Reconciler

The reconciler runs deployment operations to transition infrastructure from its current state to the state defined in the project.

Source: @notation/reconciler

Deploy flow

packages/reconciler/src/index.ts
const reconciler = new Reconciler({ state, registry, emit });
await reconciler.deploy(resources, { dryRun, driftDetection });

The reconciler walks the resource graph and, for each resource, determines an action:

ConditionDecision
Not in statecreate
In state, params changedupdate
In state, params unchanged, no driftnoop
In state, but deleted from AWSdrift-recreate
In state, AWS state differs from stored statedrift-update
In state, not in graph (orphan)delete

The dryRun flag runs the full diffing pipeline without executing any operations, so you can preview what a deploy would do.

Topological ordering

Resources are deployed in dependency order using buildResourceDepthLevels(). This function partitions the resource graph into levels — each level contains resources whose dependencies have all been satisfied by previous levels.

Level 0: IAM Role, CloudWatch LogGroup
Level 1: Lambda Function (depends on Role, LogGroup)
Level 2: API Gateway Integration (depends on Lambda)
Level 3: API Gateway Route (depends on Integration)

Resources within a level deploy concurrently, so independent resources like the IAM Role and LogGroup above are provisioned in parallel. Dependent resources wait for their dependencies.

Destroy operates in reverse order with dependents getting removed before their dependencies.

Cycle detection

Cycle detection is built in. If resources form a circular dependency, the build fails with:

Resource dependency cycle detected

This catches configuration errors before any cloud operations are attempted.

Drift detection

Drift detection is enabled by default. After confirming no local changes to a resource, the reconciler reads the resource's current state from AWS (via the resource's read() operation) and diffs it against stored state.

If AWS has drifted (e.g. someone changed a Lambda timeout in the console, or an IAM policy was modified by another tool), Notation updates the resource to match the canoncial definition in the source code.
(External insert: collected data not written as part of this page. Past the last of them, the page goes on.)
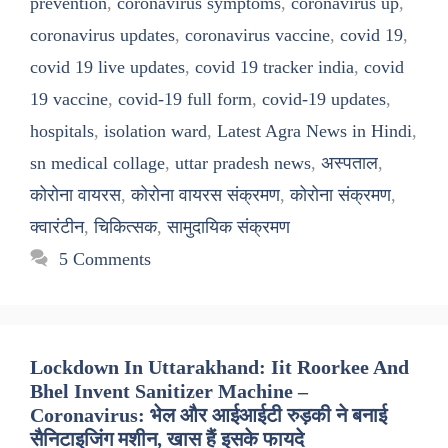
prevention
,
coronavirus symptoms
,
coronavirus up
,
coronavirus updates
,
coronavirus vaccine
,
covid 19
,
covid 19 live updates
,
covid 19 tracker india
,
covid
19 vaccine
,
covid-19 full form
,
covid-19 updates
,
hospitals
,
isolation ward
,
Latest Agra News in Hindi
,
sn medical collage
,
uttar pradesh news
,
अस्पताल
,
कोरोना वायरस
,
कोरोना वायरस संक्रमण
,
कोरोना संक्रमण
,
क्वारंटीन
,
चिकित्सक
,
सामुदायिक संक्रमण
5 Comments
Lockdown In Uttarakhand: Iit Roorkee And
Bhel Invent Sanitizer Machine –
Coronavirus: भेल और आईआईटी रुड़की ने बनाई
सैनिटाइजिंग मशीन, खास हैं इसके फायदे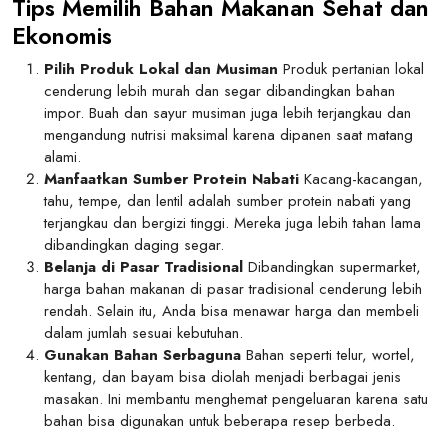
Tips Memilih Bahan Makanan Sehat dan
Ekonomis
Pilih Produk Lokal dan Musiman
Produk pertanian lokal
cenderung lebih murah dan segar dibandingkan bahan
impor. Buah dan sayur musiman juga lebih terjangkau dan
mengandung nutrisi maksimal karena dipanen saat matang
alami.
Manfaatkan Sumber Protein Nabati
Kacang-kacangan,
tahu, tempe, dan lentil adalah sumber protein nabati yang
terjangkau dan bergizi tinggi. Mereka juga lebih tahan lama
dibandingkan daging segar.
Belanja di Pasar Tradisional
Dibandingkan supermarket,
harga bahan makanan di pasar tradisional cenderung lebih
rendah. Selain itu, Anda bisa menawar harga dan membeli
dalam jumlah sesuai kebutuhan.
Gunakan Bahan Serbaguna
Bahan seperti telur, wortel,
kentang, dan bayam bisa diolah menjadi berbagai jenis
masakan. Ini membantu menghemat pengeluaran karena satu
bahan bisa digunakan untuk beberapa resep berbeda.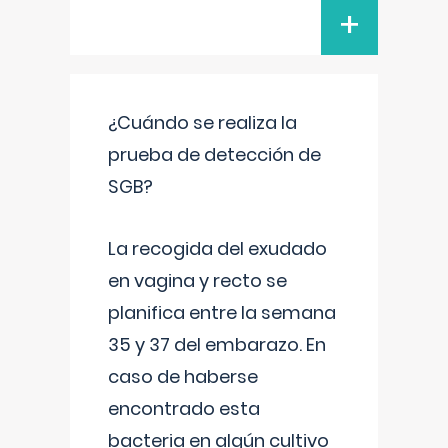
+
¿Cuándo se realiza la
prueba de detección de
SGB?
La recogida del exudado
en vagina y recto se
planifica entre la semana
35 y 37 del embarazo. En
caso de haberse
encontrado esta
bacteria en algún cultivo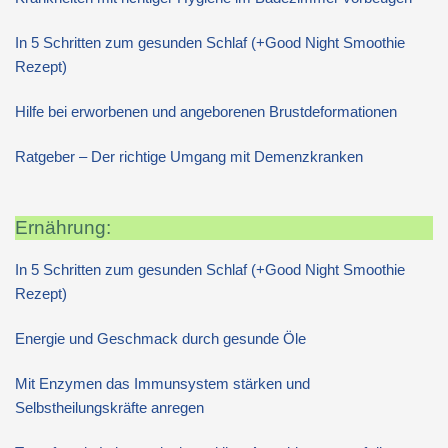
In 5 Schritten zum gesunden Schlaf (+Good Night Smoothie
Rezept)
Hilfe bei erworbenen und angeborenen Brustdeformationen
Ratgeber – Der richtige Umgang mit Demenzkranken
Ernährung:
In 5 Schritten zum gesunden Schlaf (+Good Night Smoothie
Rezept)
Energie und Geschmack durch gesunde Öle
Mit Enzymen das Immunsystem stärken und
Selbstheilungskräfte anregen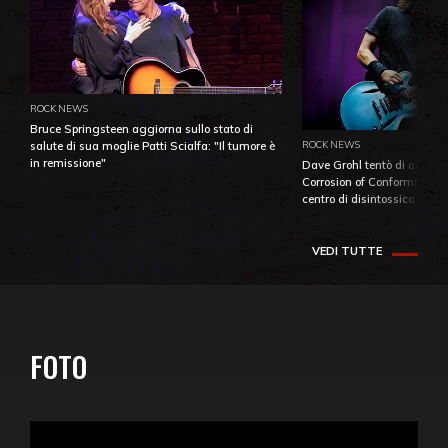
ROCK NEWS
Bruce Springsteen aggiorna sullo stato di
ROCK NEWS
salute di sua moglie Patti Scialfa: "Il tumore è
in remissione"
Dave Grohl tentò di aiutare
Corrosion of Conformity fino
centro di disintossicazione
VEDI TUTTE
FOTO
Properties marked as volatile in the schema (like LastModified timestamps) are excluded from drift comparison.

Events

The reconciler emits events at each step of an operation's lifecycle. The default createConsoleReconcilerSubscriber() logs these to the console with formatted output.

EventWhen
reconciler.deploy.decisionAfter deciding what action to take for a resource
reconciler.drift.detectedWhen drift is found between stored and actual state
reconciler.create.startedBefore creating a resource
reconciler.create.completedAfter successful creation
reconciler.update.startedBefore updating a resource
reconciler.update.completedAfter successful update
reconciler.delete.startedBefore deleting a resource
reconciler.delete.completedAfter successful deletion
reconciler.operation.failedWhen any operation fails

Events carry the resource ID, type, and relevant data (params, diff, error) so subscribers can build custom UIs or logging.

Operations

Each CRUD operation is implemented as an async generator with retry support:

  • createResourceOperation — creates the resource, reads back its state, persists to state backend
  • updateResourceOperation — applies the update, reads back new state, persists to state backend
  • deleteResourceOperation — deletes the resource, removes the entry from state backend
  • readResourceOperation — reads current state from the cloud provider (used for drift detection)

Retry and polling

Operations support polling for eventual consistency:

packages/reconciler/src/index.ts
{
  maxAttempts: 10,
  retryInterval: 2000,
}

This handles AWS services that return success before the resource is fully available. For example, after creating an IAM Role, a Lambda function may briefly fail to deploy until the role propagates. The retry loop handles cases like this.

Operation lifecycle

Each operation follows the following pattern:

  1. Emit started event
  2. Execute the cloud operation (with retries)
  3. Read back the resource state
  4. Persist to state backend
  5. Emit completed event (or failed on error)

State is updated after each step, so the workflow can be resumed if it stops prematurely.